03 February 2002
New surveys indicate Japanese Prime Minister Junichiro Koizumi's popularity has plunged, just days after the resignation of popular foreign minister Makiko Tanaka. But members of the ruling coalition express confidence that Mr. Koizumi's standing will rebound.
Various surveys show that the Prime Minister's decision to oust the outspoken foreign minister cost him dearly. In a poll by Japan's largest circulation newspaper, the Yomiuri, two-thirds of the voters surveyed opposed the resignation of Makiko Tanaka. The approval rating for his cabinet has dropped to 47 percent, down from nearly 78 percent back in September.
Appearing on a Sunday talk show, Naoto Kan of the opposition Democratic Party said the public is angry and confused. Mr. Kan said there is a perception, which he shares, that Ms. Tanaka did nothing wrong and everyone is at a loss as to why she was ousted.
An editorial in the left-of-center daily Asahi Shimbun echoes that perception, saying the public has a strong feeling of despair.
Political analysts say members of Mr. Koizumi's own Liberal Democratic Party pushed for Ms. Tanaka's firing after a series of diplomatic blunders, high-profile battles with ministry deputies and her efforts to expose corruption in the ministry. Ms. Tanaka, often credited with helping put Mr. Koizumi in office, was forced to resign last week.

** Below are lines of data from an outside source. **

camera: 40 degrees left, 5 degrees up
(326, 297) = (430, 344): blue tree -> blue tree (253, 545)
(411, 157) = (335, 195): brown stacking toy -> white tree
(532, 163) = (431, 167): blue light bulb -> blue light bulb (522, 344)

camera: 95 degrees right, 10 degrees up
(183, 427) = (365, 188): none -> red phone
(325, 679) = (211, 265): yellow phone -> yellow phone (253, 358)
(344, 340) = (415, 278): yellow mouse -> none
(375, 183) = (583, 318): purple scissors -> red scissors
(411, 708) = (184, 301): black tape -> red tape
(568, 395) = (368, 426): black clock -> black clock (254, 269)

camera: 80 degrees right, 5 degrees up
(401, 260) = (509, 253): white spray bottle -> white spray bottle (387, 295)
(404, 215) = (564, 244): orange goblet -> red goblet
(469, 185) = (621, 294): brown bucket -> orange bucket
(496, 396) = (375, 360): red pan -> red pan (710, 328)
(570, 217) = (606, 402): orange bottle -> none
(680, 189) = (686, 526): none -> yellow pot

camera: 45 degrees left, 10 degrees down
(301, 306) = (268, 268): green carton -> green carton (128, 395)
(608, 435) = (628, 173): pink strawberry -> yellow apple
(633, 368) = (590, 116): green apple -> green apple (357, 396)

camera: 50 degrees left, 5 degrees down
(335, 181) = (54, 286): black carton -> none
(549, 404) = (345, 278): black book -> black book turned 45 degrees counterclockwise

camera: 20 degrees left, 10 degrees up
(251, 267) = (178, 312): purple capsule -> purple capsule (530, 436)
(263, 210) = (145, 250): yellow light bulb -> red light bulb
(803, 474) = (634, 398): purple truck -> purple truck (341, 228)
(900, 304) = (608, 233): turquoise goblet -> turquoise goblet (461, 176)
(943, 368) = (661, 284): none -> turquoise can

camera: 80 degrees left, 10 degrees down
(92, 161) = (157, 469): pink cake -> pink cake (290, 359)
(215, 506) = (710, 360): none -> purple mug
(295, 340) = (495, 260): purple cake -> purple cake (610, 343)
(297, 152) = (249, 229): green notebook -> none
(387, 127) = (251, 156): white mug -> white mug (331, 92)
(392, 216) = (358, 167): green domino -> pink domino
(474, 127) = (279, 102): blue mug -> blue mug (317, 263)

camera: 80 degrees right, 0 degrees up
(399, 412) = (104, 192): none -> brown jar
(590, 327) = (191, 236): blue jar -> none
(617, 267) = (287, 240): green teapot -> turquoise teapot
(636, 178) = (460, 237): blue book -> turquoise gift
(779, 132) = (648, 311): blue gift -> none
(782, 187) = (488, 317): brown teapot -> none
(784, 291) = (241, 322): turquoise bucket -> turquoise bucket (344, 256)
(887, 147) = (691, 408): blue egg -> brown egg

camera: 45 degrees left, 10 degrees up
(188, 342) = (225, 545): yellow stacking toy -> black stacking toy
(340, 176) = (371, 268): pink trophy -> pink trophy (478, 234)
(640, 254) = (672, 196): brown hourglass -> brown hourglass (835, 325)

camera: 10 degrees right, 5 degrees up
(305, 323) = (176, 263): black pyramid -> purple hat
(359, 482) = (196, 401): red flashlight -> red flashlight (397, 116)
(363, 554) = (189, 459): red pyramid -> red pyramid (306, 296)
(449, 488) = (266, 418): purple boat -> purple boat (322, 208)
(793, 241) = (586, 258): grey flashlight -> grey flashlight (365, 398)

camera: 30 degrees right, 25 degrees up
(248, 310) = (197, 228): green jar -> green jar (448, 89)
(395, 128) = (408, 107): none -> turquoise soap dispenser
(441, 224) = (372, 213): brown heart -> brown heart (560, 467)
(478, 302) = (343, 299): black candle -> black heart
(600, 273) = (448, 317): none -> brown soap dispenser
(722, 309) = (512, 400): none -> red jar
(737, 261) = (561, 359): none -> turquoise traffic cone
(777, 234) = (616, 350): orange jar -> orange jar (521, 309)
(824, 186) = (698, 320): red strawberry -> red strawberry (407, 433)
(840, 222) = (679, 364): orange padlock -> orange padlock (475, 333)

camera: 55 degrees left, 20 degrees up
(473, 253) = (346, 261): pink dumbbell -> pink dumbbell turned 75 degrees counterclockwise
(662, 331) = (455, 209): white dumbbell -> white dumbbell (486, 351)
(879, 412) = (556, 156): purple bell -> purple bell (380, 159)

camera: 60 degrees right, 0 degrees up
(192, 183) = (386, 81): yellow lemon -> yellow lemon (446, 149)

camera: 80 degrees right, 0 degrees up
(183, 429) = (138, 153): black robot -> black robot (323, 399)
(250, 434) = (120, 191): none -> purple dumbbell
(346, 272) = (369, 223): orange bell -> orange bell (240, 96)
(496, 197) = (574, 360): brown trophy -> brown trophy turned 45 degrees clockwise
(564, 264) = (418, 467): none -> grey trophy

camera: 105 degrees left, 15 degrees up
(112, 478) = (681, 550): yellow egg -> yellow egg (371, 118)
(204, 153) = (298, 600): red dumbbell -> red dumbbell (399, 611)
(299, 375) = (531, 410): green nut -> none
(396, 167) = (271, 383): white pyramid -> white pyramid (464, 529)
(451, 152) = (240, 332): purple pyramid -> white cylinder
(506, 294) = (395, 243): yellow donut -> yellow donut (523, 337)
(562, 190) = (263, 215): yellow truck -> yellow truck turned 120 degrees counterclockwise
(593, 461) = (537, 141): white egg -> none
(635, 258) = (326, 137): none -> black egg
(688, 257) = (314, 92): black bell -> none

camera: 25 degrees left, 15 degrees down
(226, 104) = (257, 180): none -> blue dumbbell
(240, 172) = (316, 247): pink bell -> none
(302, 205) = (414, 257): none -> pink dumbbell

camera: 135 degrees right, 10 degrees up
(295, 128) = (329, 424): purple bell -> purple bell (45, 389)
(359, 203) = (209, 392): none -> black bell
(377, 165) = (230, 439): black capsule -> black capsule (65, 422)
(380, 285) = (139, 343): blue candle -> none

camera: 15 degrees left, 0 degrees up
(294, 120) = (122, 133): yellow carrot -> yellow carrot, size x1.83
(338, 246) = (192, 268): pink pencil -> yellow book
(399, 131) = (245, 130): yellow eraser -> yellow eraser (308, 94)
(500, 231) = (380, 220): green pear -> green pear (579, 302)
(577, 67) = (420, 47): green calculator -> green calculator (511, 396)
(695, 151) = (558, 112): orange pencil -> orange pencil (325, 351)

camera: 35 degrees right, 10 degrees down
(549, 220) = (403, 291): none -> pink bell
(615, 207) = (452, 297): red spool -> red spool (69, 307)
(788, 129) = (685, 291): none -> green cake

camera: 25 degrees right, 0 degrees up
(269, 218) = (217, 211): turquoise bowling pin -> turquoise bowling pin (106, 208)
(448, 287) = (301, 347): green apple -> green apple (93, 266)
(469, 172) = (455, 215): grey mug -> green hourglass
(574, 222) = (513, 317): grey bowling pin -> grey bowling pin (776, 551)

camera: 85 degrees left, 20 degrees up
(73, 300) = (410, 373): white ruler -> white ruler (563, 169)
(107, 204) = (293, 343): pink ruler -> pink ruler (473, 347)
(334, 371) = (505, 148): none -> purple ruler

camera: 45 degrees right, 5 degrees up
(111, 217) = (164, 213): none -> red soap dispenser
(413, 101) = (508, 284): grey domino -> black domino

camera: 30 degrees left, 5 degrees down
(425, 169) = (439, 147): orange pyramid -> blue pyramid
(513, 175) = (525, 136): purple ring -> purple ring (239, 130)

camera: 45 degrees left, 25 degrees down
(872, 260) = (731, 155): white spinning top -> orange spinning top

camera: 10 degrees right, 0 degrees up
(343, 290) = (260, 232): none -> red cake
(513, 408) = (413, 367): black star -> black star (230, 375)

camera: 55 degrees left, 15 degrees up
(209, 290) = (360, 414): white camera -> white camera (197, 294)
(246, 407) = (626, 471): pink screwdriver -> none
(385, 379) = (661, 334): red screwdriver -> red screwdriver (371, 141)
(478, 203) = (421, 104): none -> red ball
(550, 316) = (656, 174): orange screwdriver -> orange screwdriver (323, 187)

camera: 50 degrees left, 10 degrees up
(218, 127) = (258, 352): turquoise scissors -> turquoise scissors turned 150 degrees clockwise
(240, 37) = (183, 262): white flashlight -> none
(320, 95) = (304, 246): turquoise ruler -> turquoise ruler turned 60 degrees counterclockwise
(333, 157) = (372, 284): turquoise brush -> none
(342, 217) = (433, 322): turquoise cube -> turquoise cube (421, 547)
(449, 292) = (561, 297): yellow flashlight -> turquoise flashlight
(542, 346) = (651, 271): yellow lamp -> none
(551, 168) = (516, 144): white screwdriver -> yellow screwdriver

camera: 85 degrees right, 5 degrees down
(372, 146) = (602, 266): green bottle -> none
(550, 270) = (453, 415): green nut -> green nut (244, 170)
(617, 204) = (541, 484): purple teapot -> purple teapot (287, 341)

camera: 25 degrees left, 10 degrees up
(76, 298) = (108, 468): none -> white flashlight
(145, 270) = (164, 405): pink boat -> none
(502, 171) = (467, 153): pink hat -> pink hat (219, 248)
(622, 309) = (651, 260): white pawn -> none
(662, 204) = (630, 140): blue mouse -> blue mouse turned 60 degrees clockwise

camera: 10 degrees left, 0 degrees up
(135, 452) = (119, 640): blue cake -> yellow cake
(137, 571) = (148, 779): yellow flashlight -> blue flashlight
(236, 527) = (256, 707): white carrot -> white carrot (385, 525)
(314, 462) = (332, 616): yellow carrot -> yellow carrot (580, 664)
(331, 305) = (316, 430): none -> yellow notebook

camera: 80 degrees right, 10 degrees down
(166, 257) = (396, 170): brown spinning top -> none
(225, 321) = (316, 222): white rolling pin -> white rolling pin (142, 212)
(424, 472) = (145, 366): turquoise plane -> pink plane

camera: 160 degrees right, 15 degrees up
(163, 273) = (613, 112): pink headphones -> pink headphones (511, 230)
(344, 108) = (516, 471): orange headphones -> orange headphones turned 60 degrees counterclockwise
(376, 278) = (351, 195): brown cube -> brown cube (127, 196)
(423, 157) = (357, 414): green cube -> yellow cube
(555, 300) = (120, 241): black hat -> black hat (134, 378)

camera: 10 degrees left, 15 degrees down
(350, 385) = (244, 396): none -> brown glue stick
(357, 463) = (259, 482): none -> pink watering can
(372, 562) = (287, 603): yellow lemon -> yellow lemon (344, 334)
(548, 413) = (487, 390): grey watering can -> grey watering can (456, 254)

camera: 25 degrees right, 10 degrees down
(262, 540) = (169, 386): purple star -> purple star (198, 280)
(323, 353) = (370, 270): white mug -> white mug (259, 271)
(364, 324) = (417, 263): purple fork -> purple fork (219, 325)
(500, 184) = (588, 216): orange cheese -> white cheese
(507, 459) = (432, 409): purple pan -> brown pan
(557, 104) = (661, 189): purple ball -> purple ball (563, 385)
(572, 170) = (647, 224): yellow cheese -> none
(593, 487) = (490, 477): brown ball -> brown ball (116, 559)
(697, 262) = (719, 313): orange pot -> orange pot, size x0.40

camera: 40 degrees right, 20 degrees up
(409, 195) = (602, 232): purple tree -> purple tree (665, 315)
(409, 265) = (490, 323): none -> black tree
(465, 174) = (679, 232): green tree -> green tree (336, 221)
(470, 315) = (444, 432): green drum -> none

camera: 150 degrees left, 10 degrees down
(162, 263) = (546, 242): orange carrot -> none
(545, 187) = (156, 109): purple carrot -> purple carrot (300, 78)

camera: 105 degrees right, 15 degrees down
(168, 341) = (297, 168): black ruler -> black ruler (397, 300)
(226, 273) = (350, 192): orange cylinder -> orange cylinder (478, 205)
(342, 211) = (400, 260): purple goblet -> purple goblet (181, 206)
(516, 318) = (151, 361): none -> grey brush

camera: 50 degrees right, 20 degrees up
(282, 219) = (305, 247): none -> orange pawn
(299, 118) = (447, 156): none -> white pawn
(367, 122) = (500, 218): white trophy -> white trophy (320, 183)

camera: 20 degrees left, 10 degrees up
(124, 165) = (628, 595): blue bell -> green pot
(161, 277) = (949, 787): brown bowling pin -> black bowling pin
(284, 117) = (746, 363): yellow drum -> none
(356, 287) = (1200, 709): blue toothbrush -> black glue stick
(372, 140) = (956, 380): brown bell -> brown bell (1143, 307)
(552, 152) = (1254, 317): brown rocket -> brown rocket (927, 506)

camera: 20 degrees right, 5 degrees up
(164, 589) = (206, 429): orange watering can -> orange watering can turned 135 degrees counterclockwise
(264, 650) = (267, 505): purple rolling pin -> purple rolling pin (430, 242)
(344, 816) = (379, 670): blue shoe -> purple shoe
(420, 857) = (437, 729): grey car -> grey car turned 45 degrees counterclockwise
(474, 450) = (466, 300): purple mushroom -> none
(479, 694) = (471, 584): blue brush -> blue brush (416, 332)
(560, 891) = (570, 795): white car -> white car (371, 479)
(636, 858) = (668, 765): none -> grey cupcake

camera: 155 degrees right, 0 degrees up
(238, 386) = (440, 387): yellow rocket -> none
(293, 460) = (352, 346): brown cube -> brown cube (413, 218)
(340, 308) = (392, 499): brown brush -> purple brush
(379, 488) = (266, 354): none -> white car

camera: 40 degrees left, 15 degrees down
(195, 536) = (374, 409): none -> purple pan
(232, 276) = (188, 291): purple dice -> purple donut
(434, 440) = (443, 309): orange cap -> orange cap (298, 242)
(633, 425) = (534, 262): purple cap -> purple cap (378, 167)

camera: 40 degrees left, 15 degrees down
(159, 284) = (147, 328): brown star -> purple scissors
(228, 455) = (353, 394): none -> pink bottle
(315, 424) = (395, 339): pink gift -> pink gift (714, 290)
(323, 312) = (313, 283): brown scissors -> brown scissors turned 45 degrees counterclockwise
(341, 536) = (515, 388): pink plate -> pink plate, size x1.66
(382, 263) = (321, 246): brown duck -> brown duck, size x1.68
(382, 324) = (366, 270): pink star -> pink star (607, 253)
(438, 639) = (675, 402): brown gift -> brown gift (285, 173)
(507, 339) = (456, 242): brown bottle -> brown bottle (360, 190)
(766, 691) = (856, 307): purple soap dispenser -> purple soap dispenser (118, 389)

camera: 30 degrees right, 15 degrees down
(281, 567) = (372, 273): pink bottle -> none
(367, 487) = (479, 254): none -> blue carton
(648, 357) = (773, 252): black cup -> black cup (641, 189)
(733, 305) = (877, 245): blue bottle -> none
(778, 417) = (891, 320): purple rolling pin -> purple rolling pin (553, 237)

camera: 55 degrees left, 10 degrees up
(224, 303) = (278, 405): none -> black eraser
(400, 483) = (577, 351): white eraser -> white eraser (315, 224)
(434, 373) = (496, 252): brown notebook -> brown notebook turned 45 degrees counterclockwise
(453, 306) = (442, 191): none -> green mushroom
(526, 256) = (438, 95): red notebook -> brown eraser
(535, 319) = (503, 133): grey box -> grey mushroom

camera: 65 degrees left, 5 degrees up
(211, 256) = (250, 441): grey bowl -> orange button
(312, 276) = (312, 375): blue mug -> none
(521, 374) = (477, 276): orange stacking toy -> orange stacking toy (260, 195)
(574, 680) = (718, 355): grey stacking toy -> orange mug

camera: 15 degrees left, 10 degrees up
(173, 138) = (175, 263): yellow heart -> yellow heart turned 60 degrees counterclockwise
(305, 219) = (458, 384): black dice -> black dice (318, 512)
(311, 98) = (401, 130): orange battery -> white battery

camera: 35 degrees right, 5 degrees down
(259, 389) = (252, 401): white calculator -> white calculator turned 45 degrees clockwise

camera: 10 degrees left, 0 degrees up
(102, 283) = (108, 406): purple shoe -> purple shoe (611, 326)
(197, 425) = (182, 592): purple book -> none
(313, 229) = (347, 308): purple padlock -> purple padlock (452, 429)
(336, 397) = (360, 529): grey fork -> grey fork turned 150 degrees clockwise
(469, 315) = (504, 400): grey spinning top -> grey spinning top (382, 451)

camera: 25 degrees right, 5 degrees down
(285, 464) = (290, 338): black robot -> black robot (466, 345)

LDP Secretary General Taku Yamasaki says he believes the loss of confidence in Mr. Koizumi and his Cabinet will prove to be only temporary.
Mr. Yamasaki was one of several leaders of the ruling coalition who appealed to the public on Sunday to stick with Mr. Koizumi. Komei Party Secretary General Tetsuzo Fuyushiba warned that Japan will sink if the government does not carry out Mr. Koizumi's economic reforms.